Папа тут же раскаялся. Он поспешил за Маттом в погреб, и мы услышали, как он извинялся, – безрезультатно. Три долгих дня Матт просто не замечал папу. Физическое насилие вместо убеждения было, по мнению Матта, самым страшным пороком.

Очень рано у нашего пса развилась еще одна несносная привычка, от которой он так и не избавился. Когда упрямое ворчание не помогало уклониться от исполнения какой-нибудь неприятной обязанности, он притворялся глухим. В этих случаях я терял самообладание и, наклонившись так, что мне удавалось поднять одно из его длинных ушей, кричал ему мои приказания голосом валькирии[8]. Но Матт поворачивал ко мне свою морду с таким выражением, что, казалось, он вот-вот вежливо, с несносным спокойствием спросит: «Извините. Вы что-то сказали?»

Мы не могли предпринять никаких эффективных мер, чтобы излечить Матта от раздражающей нас привычки, так как точно такая же привычка была у моего дедушки со стороны папы, который иногда навещал нас. Дедушка бывал абсолютно глух ко всему, что требовало с его стороны каких-нибудь усилий. Однако он мог услышать и среагировать на слово «виски», даже если бы его произнесли шепотом в запертой спальне тремя этажами выше того уютного кресла, в котором он обычно сидел.

Читателю уже ясно, что Матт был собакой, нелегкой для совместного проживания. Но непреклонность, из-за которой с ним было так трудно справляться, в еще большей степени затрудняла, а иногда делала фактически невозможным его собственное общение с окружающим миром. Упрямство ставило его в разные трагикомические положения на протяжении всей его жизни. Но к несчастью, его борьба с капризницей судьбой не была только его личной борьбой. В свое неразумное сопротивление требованиям самой жизни он неизбежно вовлекал и тех, кто его окружал, причем часто это вело к катастрофическим последствиям.

Где бы Матт ни проходил, он оставлял по себе неизгладимые воспоминания, то о возмутительных, весьма ярких происшествиях, то о происшествиях туманных и непонятных, почти фантастических. В нем сидел дух Дон Кихота. Вот в такой атмосфере моя семья и я жили более десяти лет.

Тоска сизая

Матта возмущало многое, его частое негодование было нам не в диковинку, но особо запомнилось его бешеное возмущение, связанное с невинным пристрастием моего папы к чистейшему английскому языку.
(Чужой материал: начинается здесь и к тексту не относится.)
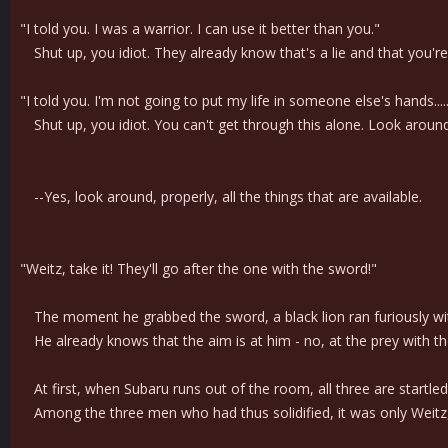
"I told you. I was a warrior. I can use it better than you."
Shut up, you idiot. They already know that's a lie and that you're
"I told you. I'm not going to put my life in someone else's hands.....
Shut up, you idiot. You can't get through this alone. Look aroun
--Yes, look around, properly, all the things that are available.
"Weitz, take it! They'll go after the one with the sword!"
The moment he grabbed the sword, a black lion ran furiously with
He already knows that the aim is at him - no, at the prey with the
At first, when Subaru runs out of the room, all three are startled
Among the three men who had thus solidified, it was only Weitz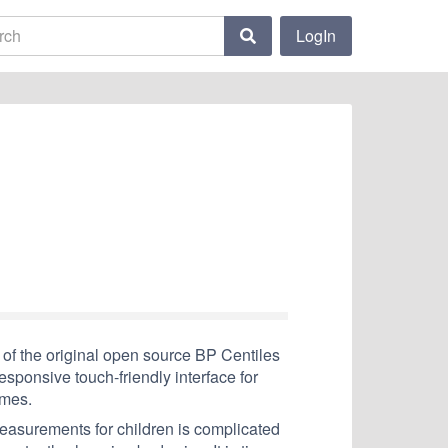
LogIn
of the original open source BP Centiles
sponsive touch-friendly interface for
emes.
measurements for children is complicated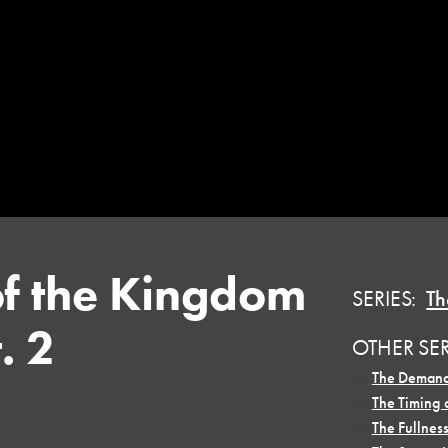
of the Kingdom
SERIES:
Th
. 2
OTHER SE
•
The Demand
•
The Timing 
•
The Fullness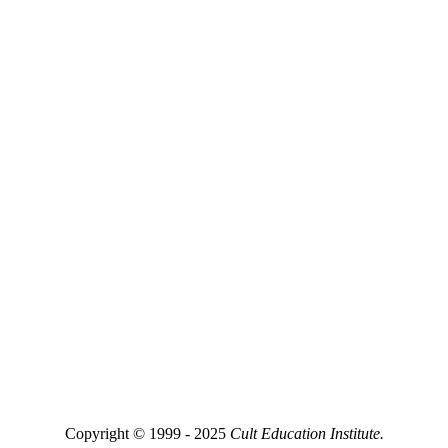
Copyright © 1999 - 2025
Cult Education Institute.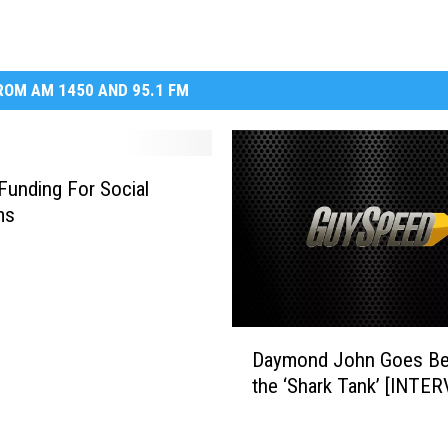
OM AM 1450 AND 95.1 FM
 Funding For Social
ms
D
Daymond John Goes B
a
the ‘Shark Tank’ [INTE
y
m
o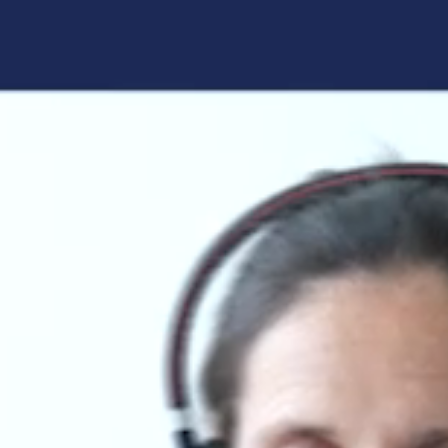
Forgot your login details?
No access to the learning space
yet?
Here's what awaits you:
Access to your live training courses
Direct access to your e-learnings
Certificates and documents at a glance
Quotations for your booking
Register now
By registering, you agree to our
Terms and
Conditions
and
Privacy Policy
.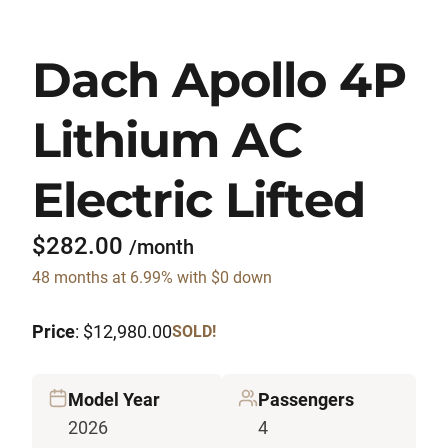
Dach Apollo 4P
Lithium AC
Electric Lifted
$282.00
/month
48 months at 6.99% with $0 down
Price
: $12,980.00
SOLD!
Model Year
Passengers
2026
4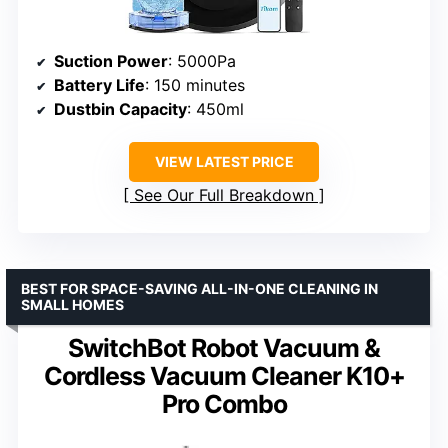
Suction Power
: 5000Pa
Battery Life
: 150 minutes
Dustbin Capacity
: 450ml
VIEW LATEST PRICE
See Our Full Breakdown
BEST FOR SPACE-SAVING ALL-IN-ONE CLEANING IN
SMALL HOMES
SwitchBot Robot Vacuum &
Cordless Vacuum Cleaner K10+
Pro Combo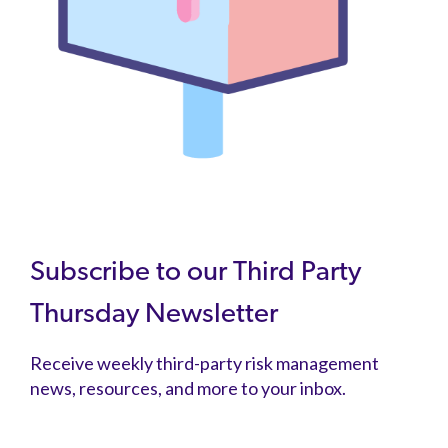
Subscribe to our Third Party
Thursday Newsletter
Receive weekly third-party risk management
news, resources, and more to your inbox.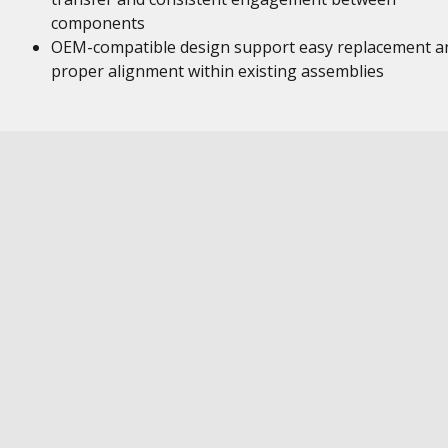
components
OEM-compatible design support easy replacement a
proper alignment within existing assemblies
Библиотекарь, писатель, начитаннейший человек, папа был воинствующим защитником святости письменного и устного слова, и, когда он сталкивался с неправильным употреблением слов, возмущение его не знало границ.

Но постольку поскольку североамериканцы говорят именно так, как и положено говорить североамериканцам, у папы частенько были все основания гневаться. Один раз я сам видел, как он с презрением отвернулся от представителя так называемой новой аристократии, известного бизнесмена, услышав, что бедняга собирается «занемедлить» выпуск нового продукта. Папа считал, что такого рода языковая нелепость – непростительна. Для оценки стиля авторов рекламных объявлений у папы просто не находилось слов.

Он испытывал к рекламному стилю такую неприязнь, что популярные журналы редко допускались в наш дом. Маму отсутствие этих журналов мало огорчало; но вы не можете себе представить, какие неприятности обрушивались на наши головы, если папа случайно обнаруживал экземпляр журнала «Друг женщин»[9], спрятанный за диванными подушками в гостиной. Потрясая возмутительной книжицей, папа разражался обвинительной речью и осыпал своих невольных слушателей целым градом язвительных предсказаний о том, что грозит народу, допускающему такое поругание святого святых – родной речи. Такие случаи бывали, к счастью, редки, но время от времени, когда один из нас забывал об осторожности, это повторялось. Именно в результате одного такого инцидента Матт затосковал.